*WORK TO BE COMPLETED:* Please reproduce word for word the lines of the items below, starting at the line that contains "Рассмотрены основные сведения по классификац" and ending at the line that contains "08. 08 토 - 토요휴업일", both included. Leave the pictures out of your answer.

*** Opening of DATA ***

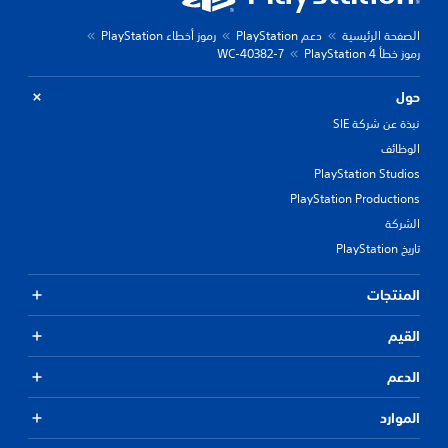
الصفحة الرئيسية
دعم PlayStation
رموز أخطاء PlayStation
رموز خطأ PlayStation 4
WC-40382-7
حول
نبذة عن شركة SIE
الوظائف
PlayStation Studios
PlayStation Productions
الشركة
تاريخ PlayStation
المنتجات
القيم
الدعم
الموارد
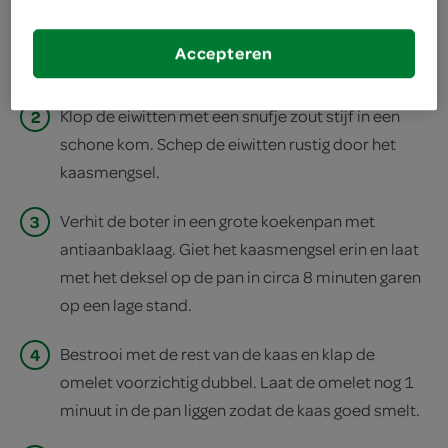
1
Klop de eidooiers met versgemalen peper en
paprikapoeder los. Klop de bieslook en de helft
Accepteren
van de kaas erdoorheen.
2
Klop de eiwitten met een snufje zout stijf in een
schone kom. Schep de eiwitten rustig door het
kaasmengsel.
3
Verhit de boter in een grote koekenpan met
antiaanbaklaag. Giet het kaasmengsel erin en laat
met het deksel op de pan in circa 8 minuten garen
op een lage stand.
4
Bestrooi met de rest van de kaas en klap de
omelet voorzichtig dubbel. Laat de omelet nog 1
minuut in de pan liggen zodat de kaas goed smelt.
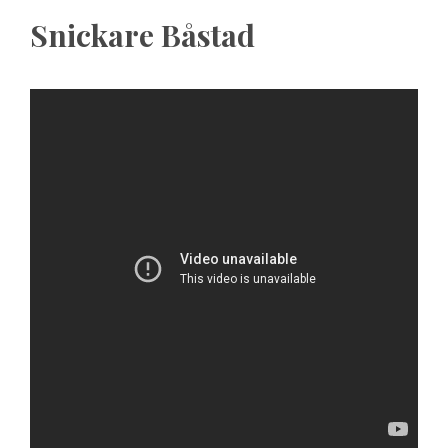
Snickare Båstad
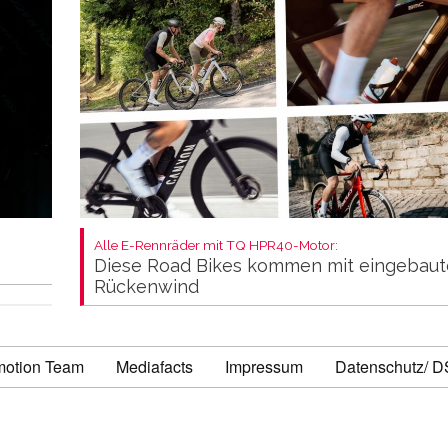
Alle E-Rennräder mit TQ HPR40-Motor:
Diese Road Bikes kommen mit eingebau
Rückenwind
motion Team
Mediafacts
Impressum
Datenschutz/ 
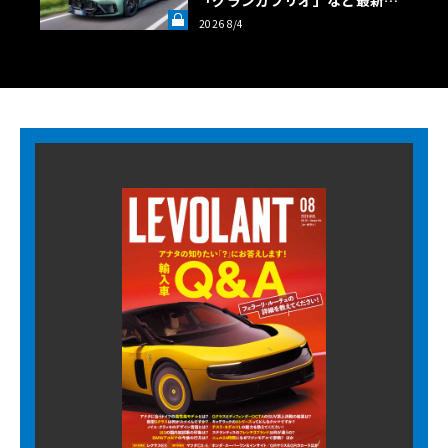
ロフェオ3台の官能評価《LE VO
2026 8/4
LANT LAB》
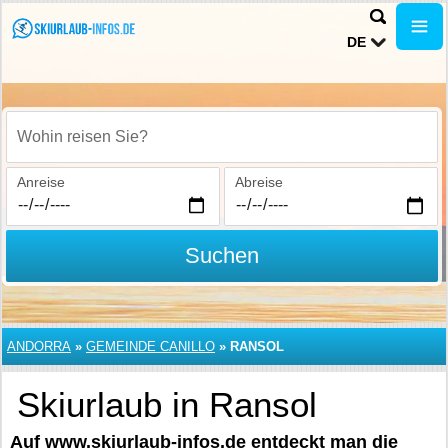
DE
Wohin reisen Sie?
Anreise
Abreise
Suchen
ANDORRA
»
GEMEINDE CANILLO
»
RANSOL
Skiurlaub in Ransol
Auf www.skiurlaub-infos.de entdeckt man die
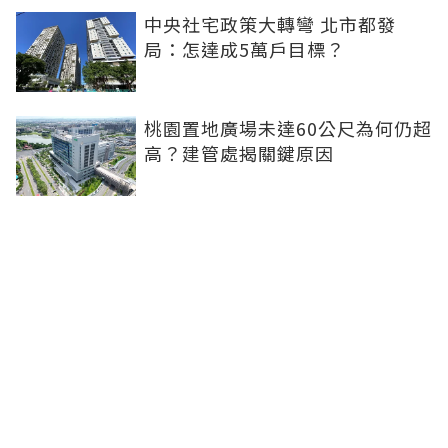
中央社宅政策大轉彎 北市都發
局：怎達成5萬戶目標？
桃園置地廣場未達60公尺為何仍超
高？建管處揭關鍵原因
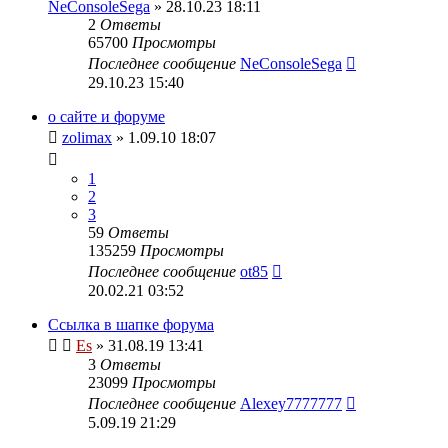
NeConsoleSega
» 28.10.23 18:11
2
Ответы
65700
Просмотры
Последнее сообщение
NeConsoleSega
29.10.23 15:40
о сайте и форуме
zolimax
» 1.09.10 18:07
1
2
3
59
Ответы
135259
Просмотры
Последнее сообщение
ot85
20.02.21 03:52
Ссылка в шапке форума
Es
» 31.08.19 13:41
3
Ответы
23099
Просмотры
Последнее сообщение
Alexey7777777
5.09.19 21:29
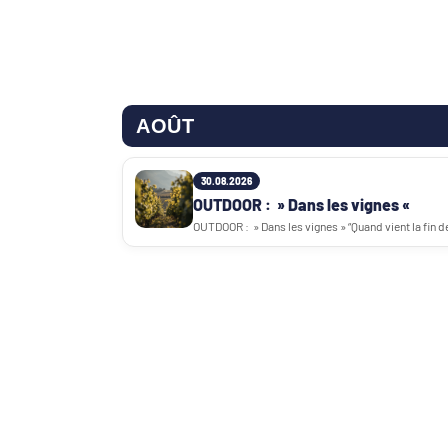
AOÛT
30.08.2026
OUTDOOR : » Dans les vignes «
OUTDOOR : » Dans les vignes » “Quand vient la fin de 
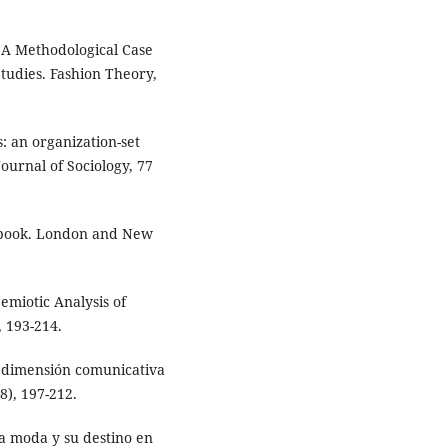
: A Methodological Case
Studies. Fashion Theory,
s: an organization-set
ournal of Sociology, 77
ndbook. London and New
emiotic Analysis of
, 193-214.
La dimensión comunicativa
8), 197-212.
la moda y su destino en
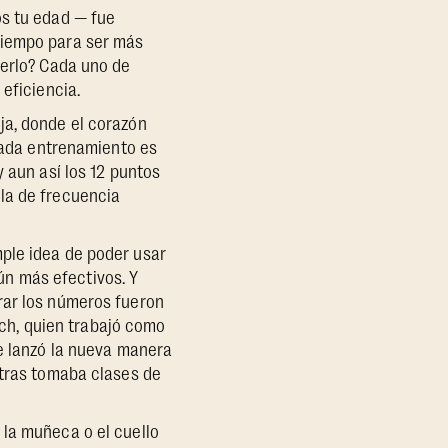
os tu edad — fue
tiempo para ser más
serlo? Cada uno de
eficiencia.
ja, donde el corazón
 cada entrenamiento es
 aun así los 12 puntos
la de frecuencia
ple idea de poder usar
n más efectivos. Y
rar los números fueron
ch, quien trabajó como
se lanzó la nueva manera
ntras tomaba clases de
 la muñeca o el cuello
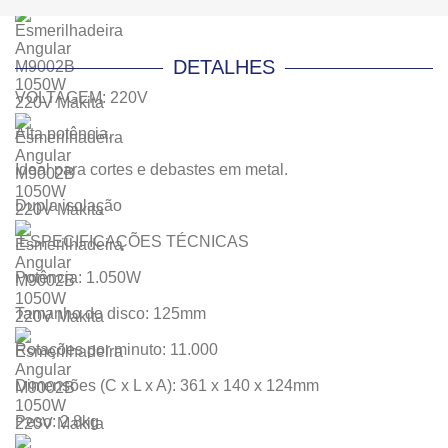
DETALHES
VOLTAGEM: 220V
Alta potência.
Ideal para cortes e debastes em metal.
Dupla isolação
.ESPECIFICAÇÕES TÉCNICAS
Potência: 1.050W
Tamanho do disco: 125mm
Rotações por minuto: 11.000
Dimensões (C x L x A): 361 x 140 x 124mm
Peso: 2.8kg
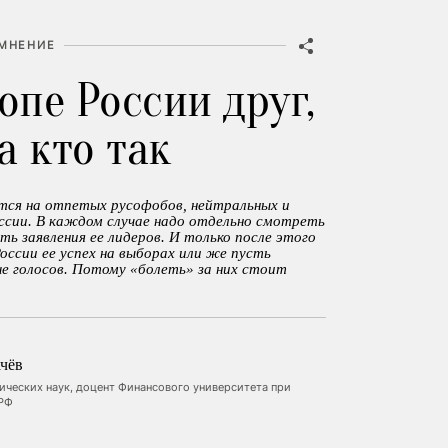
МНЕНИЕ
опе России друг,
 а кто так
тся на отпетых русофобов, нейтральных и
ссии. В каждом случае надо отдельно смотреть
ь заявления ее лидеров. И только после этого
России ее успех на выборах или же пусть
е голосов. Потому «болеть» за них стоит
чёв
ических наук, доцент Финансового университета при
 РФ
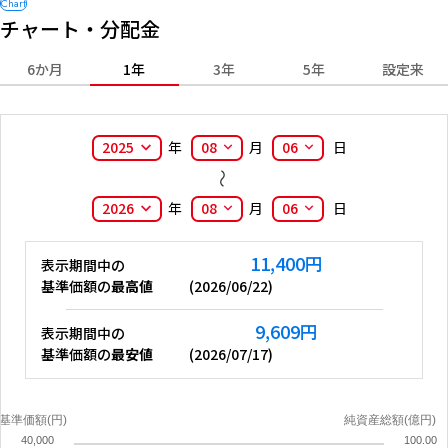
チャート・分配金
6か月
1年
3年
5年
設定来
2025
年
08
月
06
日
2026
年
08
月
06
日
11,400
円
表示期間中の
基準価額の
最高値
(
2026/06/22
)
9,609
円
表示期間中の
基準価額の
最安値
(
2026/07/17
)
基準価額(円)
純資産総額(億円)
40,000
100.00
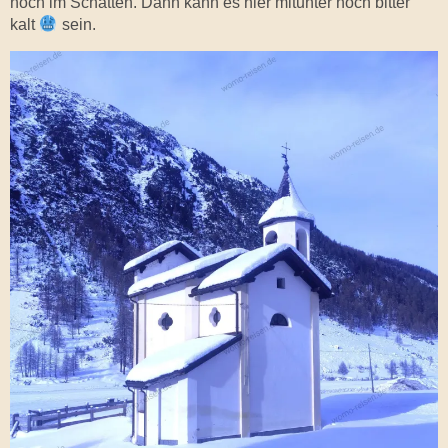
noch im Schatten. Dann kann es hier mitunter noch bitter
kalt
sein.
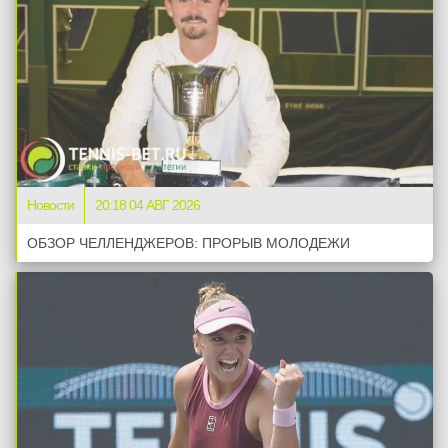
Новости
20:18 04 АВГ 2026
ОБЗОР ЧЕЛЛЕНДЖЕРОВ: ПРОРЫВ МОЛОДЕЖИ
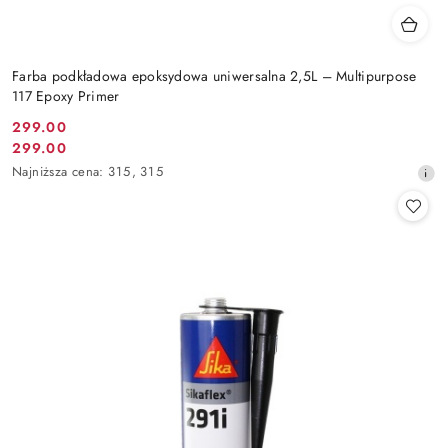
Farba podkładowa epoksydowa uniwersalna 2,5L – Multipurpose
117 Epoxy Primer
299.00
Cena
299.00
Cena
promocyjna:
Najniższa
Najniższa cena:
315
,
315
promocyjna:
cena
z
30
dni
przed
obniżką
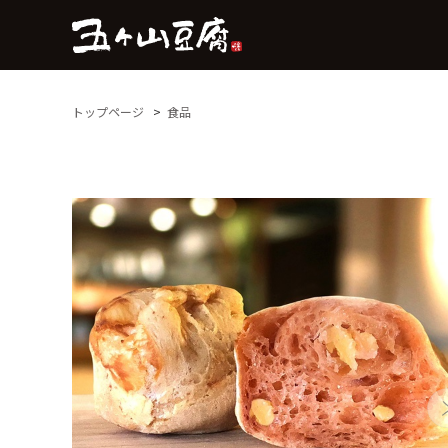
トップページ
食品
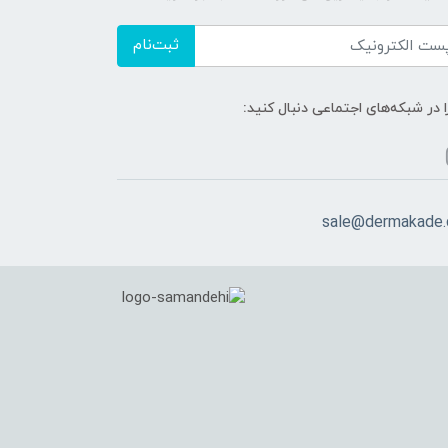
ثبت‌نام
ا در شبکه‌های اجتماعی دنبال کنید:
sale@dermakade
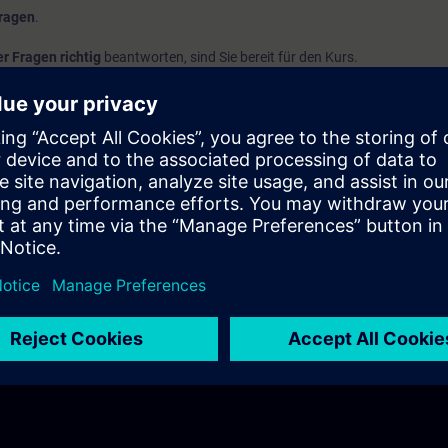
ragen
.
r Fragen richtig
beantworten, sind Sie bereit für den Kurs.
%
erreichen, empfehlen wir Ihnen die Teilnahme am Kurs
SIMATIC S7 Pro
tiefen.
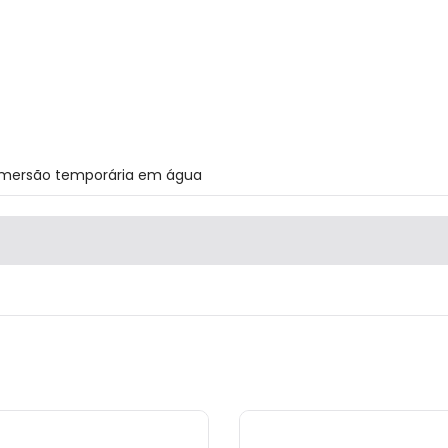
e imersão temporária em água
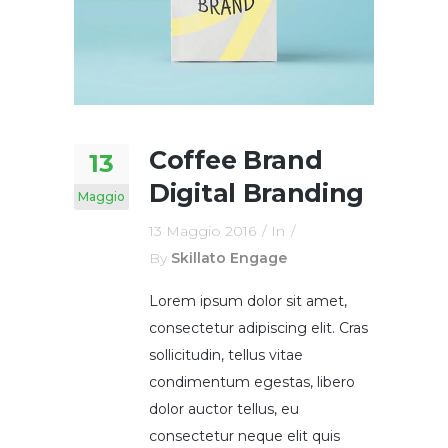
Coffee Brand
13
Digital Branding
Maggio
13 Maggio 2016
In
By
Skillato Engage
Lorem ipsum dolor sit amet,
consectetur adipiscing elit. Cras
sollicitudin, tellus vitae
condimentum egestas, libero
dolor auctor tellus, eu
consectetur neque elit quis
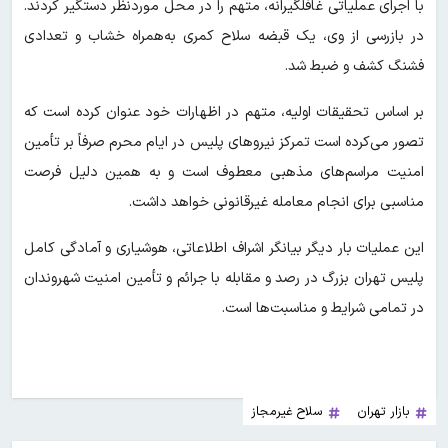
با اجرای عملیاتی غافلگیرانه، متهم را در محل موردنظر دستگیر کردند.
در بازرسی از وی، یک قبضه سلاح کمری به‌همراه خشاب و تعدادی
فشنگ کشف و ضبط شد.
بر اساس تحقیقات اولیه، متهم در اظهارات خود عنوان کرده است که
تصور می‌کرده است تمرکز نیروهای پلیس در ایام محرم صرفاً بر تأمین
امنیت مراسم‌های مذهبی معطوف است و به همین دلیل فرصت
مناسبی برای انجام معامله غیرقانونی خواهد داشت.
این عملیات بار دیگر بیانگر اشراف اطلاعاتی، هوشیاری و آمادگی کامل
پلیس تهران بزرگ در رصد و مقابله با جرائم و تأمین امنیت شهروندان
در تمامی شرایط و مناسبت‌ها است.
بازار تهران
سلاح غیرمجاز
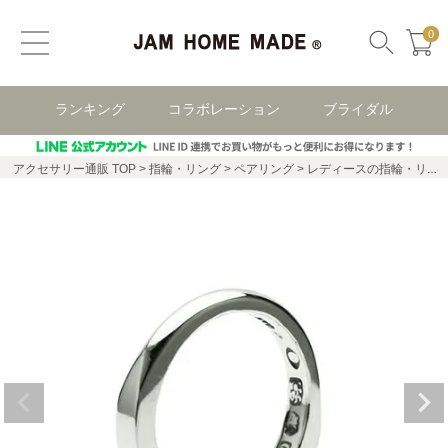
0
ランキング
コラボレーション
ブライダル
アクセサリー通販 TOP
指輪・リング
ペアリング
レディースの指輪・リング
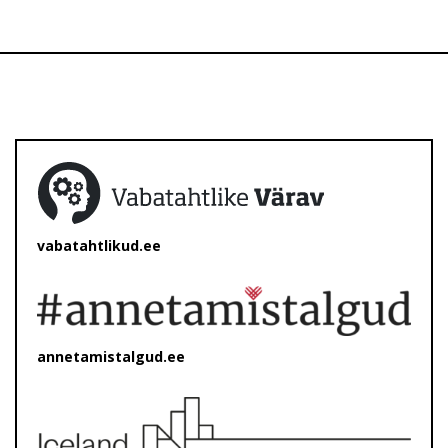
vabatahtlikud.ee
annetamistalgud.ee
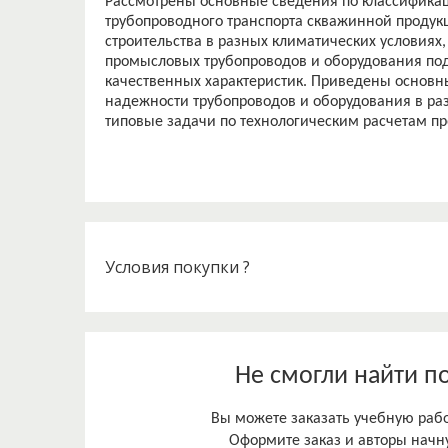
Рассмотрены основные сведения по классификац
трубопроводного транспорта скважинной продукц
строительства в разных климатических условия
промысловых трубопроводов и оборудования под
качественных характеристик. Приведены основ
надежности трубопроводов и оборудования в ра
Условия покупки ?
Не смогли найти п
Вы можете заказать учебную работ
Оформите заказ и авторы начну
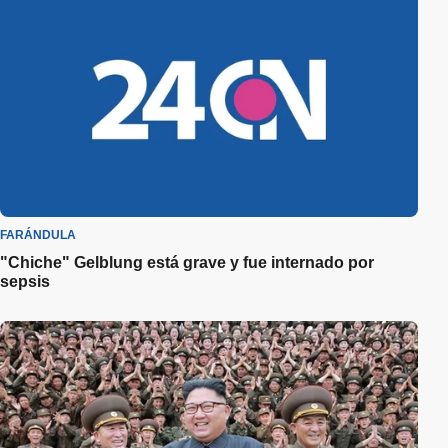
FARÁNDULA
"Chiche" Gelblung está grave y fue internado por
sepsis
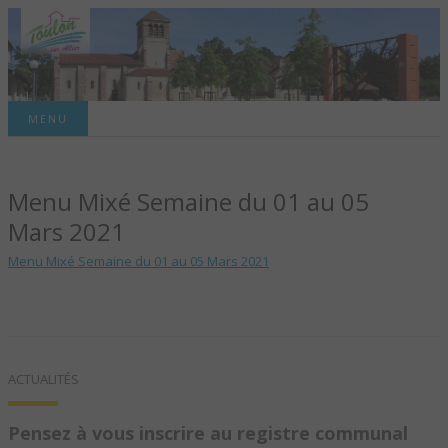
Site officiel de la commune
MENU
TOULON-SUR-
Menu Mixé Semaine du 01 au 05
ALLIER – SITE
Mars 2021
OFFICIEL DE LA
Menu Mixé Semaine du 01 au 05 Mars 2021
COMMUNE
ACTUALITÉS
Pensez à vous inscrire au registre communal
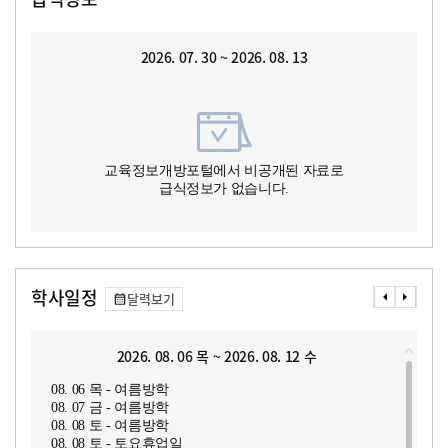
2026. 07. 30 ~ 2026. 08. 13
교육정보개방포털에서 비공개된 자료로
급식정보가 없습니다.
학사일정
달력보기
2026. 08. 06 목 ~ 2026. 08. 12 수
08. 06 목 - 여름방학
08. 07 금 - 여름방학
08. 08 토 - 여름방학
08. 08 토 - 토요휴업일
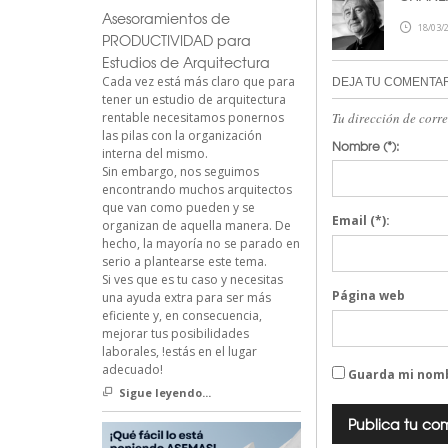
Asesoramientos de
18/03/2
PRODUCTIVIDAD para
Estudios de Arquitectura
Cada vez está más claro que para
DEJA TU COMENTA
tener un estudio de arquitectura
rentable necesitamos ponernos
Tu dirección de corr
las pilas con la organización
Nombre
(*):
interna del mismo.
Sin embargo, nos seguimos
encontrando muchos arquitectos
que van como pueden y se
Email
(*):
organizan de aquella manera. De
hecho, la mayoría no se parado en
serio a plantearse este tema.
Si ves que es tu caso y necesitas
Página web
una ayuda extra para ser más
eficiente y, en consecuencia,
mejorar tus posibilidades
laborales, !estás en el lugar
adecuado!
Guarda mi nomb
Sigue leyendo...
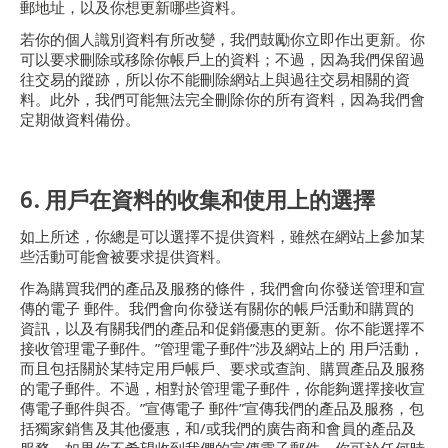
郵地址，以及你想更新哪些資料。
若你的個人識別資料有所改變，我們鼓勵你立即作出更新。你
可以要求刪除或移除你帳戶上的資料；不過，因為我們保留過
往交易的蹤跡，所以你不能刪除網站上與過往交易相關的資
料。此外，我們可能無法完全刪除你的所有資料，因為我們會
定期做資料備份。
6. 用戶在資料的收集和使用上的選擇
如上所述，你總是可以選擇不提供資料，雖然在網站上參加某
些活動可能會被要求提供資料。
作為購買我們的產品及服務的條件，我們會向你發送管理和宣
傳的電子 郵件。我們會向你發送有關你的帳戶活動和購買的
資訊，以及有關我們的產品和促銷優惠的更新。你不能選擇不
接收管理電子郵件。”管理電子郵件”涉及網站上的 用戶活動，
而且包括關於某特定用戶帳戶、要求或查詢、購買產品及服務
的電子郵件。不過，相對於管理電子郵件，你能夠選擇接收宣
傳電子郵件與否。”宣傳電子 郵件”宣傳我們的產品及服務，包
括獨家銷售及其他優惠，和/或我們的廣告商和會員的產品及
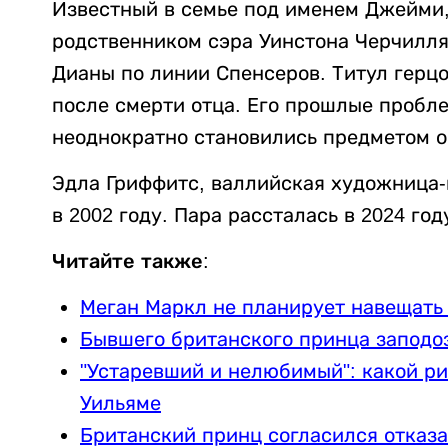
Известный в семье под именем Джейми,
родственником сэра Уинстона Черчилл
Дианы по линии Спенсеров. Титул герцо
после смерти отца. Его прошлые пробл
неоднократно становились предметом 
Эдла Гриффитс, валлийская художница-
в 2002 году. Пара рассталась в 2024 год
Читайте также:
Меган Маркл не планирует навещать 
Бывшего британского принца заподоз
"Устаревший и нелюбимый": какой ри
Уильяме
Британский принц согласился отказа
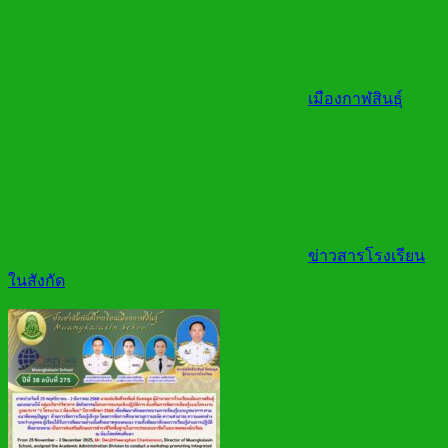
เมืองกาฬสินธุ์
ข่าวสารโรงเรียน
ในสังกัด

*** Close of DATA ***

*RESPONSE TO THIS EXERCISE:*
Рассмотрены основные сведения по классификац
трубопроводного транспорта скважинной продукц
строительства в разных климатических условия
промысловых трубопроводов и оборудования под
качественных характеристик. Приведены основ
надежности трубопроводов и оборудования в ра
Условия покупки ?
Не смогли найти п
Вы можете заказать учебную работ
Оформите заказ и авторы начну
FARÁNDULA
"Chiche" Gelblung está grave y fue internado por
sepsis
Site officiel de la commune
MENU
TOULON-SUR-
Menu Mixé Semaine du 01 au 05
ALLIER – SITE
Mars 2021
OFFICIEL DE LA
Menu Mixé Semaine du 01 au 05 Mars 2021
COMMUNE
ACTUALITÉS
Pensez à vous inscrire au registre communal
2026. 07. 30 ~ 2026. 08. 13
교육정보개방포털에서 비공개된 자료로
급식정보가 없습니다.
학사일정
달력보기
2026. 08. 06 목 ~ 2026. 08. 12 수
08. 06 목 - 여름방학
08. 07 금 - 여름방학
08. 08 토 - 여름방학
08. 08 토 - 토요휴업일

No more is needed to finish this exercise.